Lucy hizo una profunda inspiración y expulsó el aire lentamente.
—Basta de comportamientos destructivos. —La incorporé en la cama, en la penumbra de su habitación—. ¿Dónde está el Libro?
—En el escritorio —respondió.
—¿En mi despacho?
—Sí. Lo he dejado allí.
Nos miramos y vi un brillo en sus ojos. Lucy se sorbió la nariz sonoramente y se sonó.
—¿Comprendes por qué no es conveniente husmear demasiado en una cosa así? —le dije.
—Mira en qué tienes que husmear tú continuamente. Son gajes del oficio.
—No son gajes del oficio —respondí—. Lo importante es saber dónde pisar y dónde no pararse. Debes respetar el poder de un enemigo por mucho que lo desprecies, de lo contrario saldrás perdiendo. Es algo que ya deberías haber aprendido, Lucy.

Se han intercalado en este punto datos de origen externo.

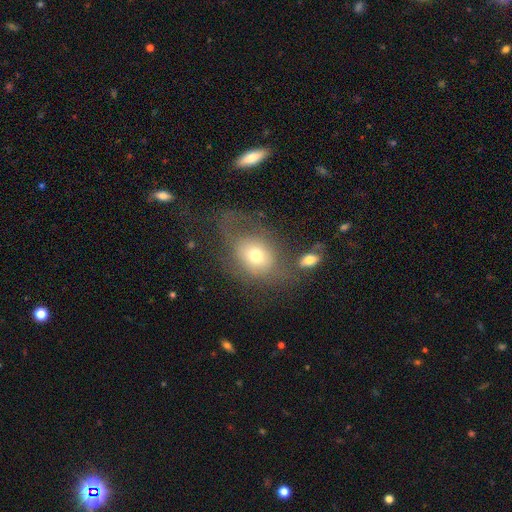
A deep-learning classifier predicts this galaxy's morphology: Overall: smooth (63%; featured or disk 26%). How rounded: in between (50%; round 49%). Merging: none (37%; major disturbance 30%).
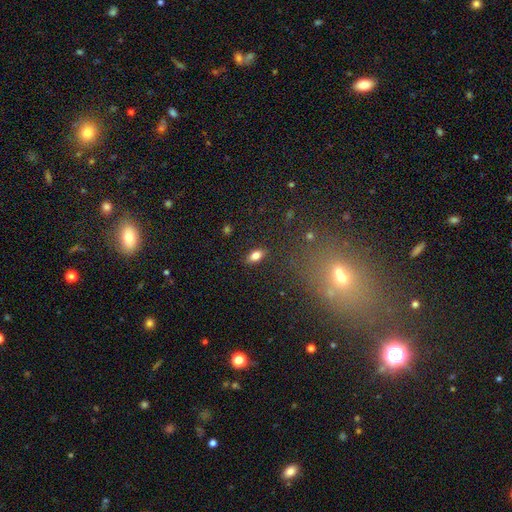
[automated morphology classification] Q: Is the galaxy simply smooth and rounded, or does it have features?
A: smooth — 77%.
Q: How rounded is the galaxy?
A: in between — 87%.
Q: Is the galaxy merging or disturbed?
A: none — 87%.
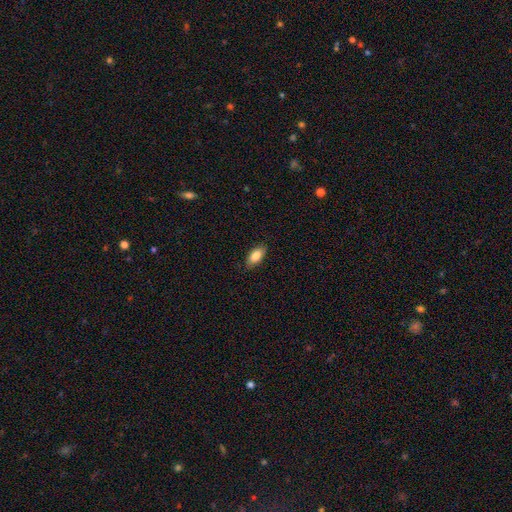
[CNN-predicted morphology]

—Entiendo —dijo tranquilamente mientras cogía el catecismo que había dejado al pie de la cama—. ¿Qué es esto? ¿Tengo que leerlo todo esta noche?
—Es una cosa que me han prestado en la iglesia. He pensado que tal vez te gustaría echarle un vistazo.
—Olvídate de la iglesia...
—¿Porqué?
—Porque ella se ha olvidado de mí. La iglesia cree que la gente como yo es aberrante, como si hubiera que condenarme a la cárcel o al infierno por ser como soy. Eso es lo que consiguen. No sabes lo que es sentirse marginada.
—Lucy, yo he estado marginada la mayor parte de mi vida. No sabes qué es la discriminación hasta que eres una de las tres únicas mujeres de tu curso en la Facultad de Medicina, o en la de Derecho. Los hombres no quieren compartir los apuntes si estás enferma y faltas a una clase. Por eso no me pongo enferma, por eso no me emborracho ni me escondo en la cama. —Me mostré severa porque tenía que serlo.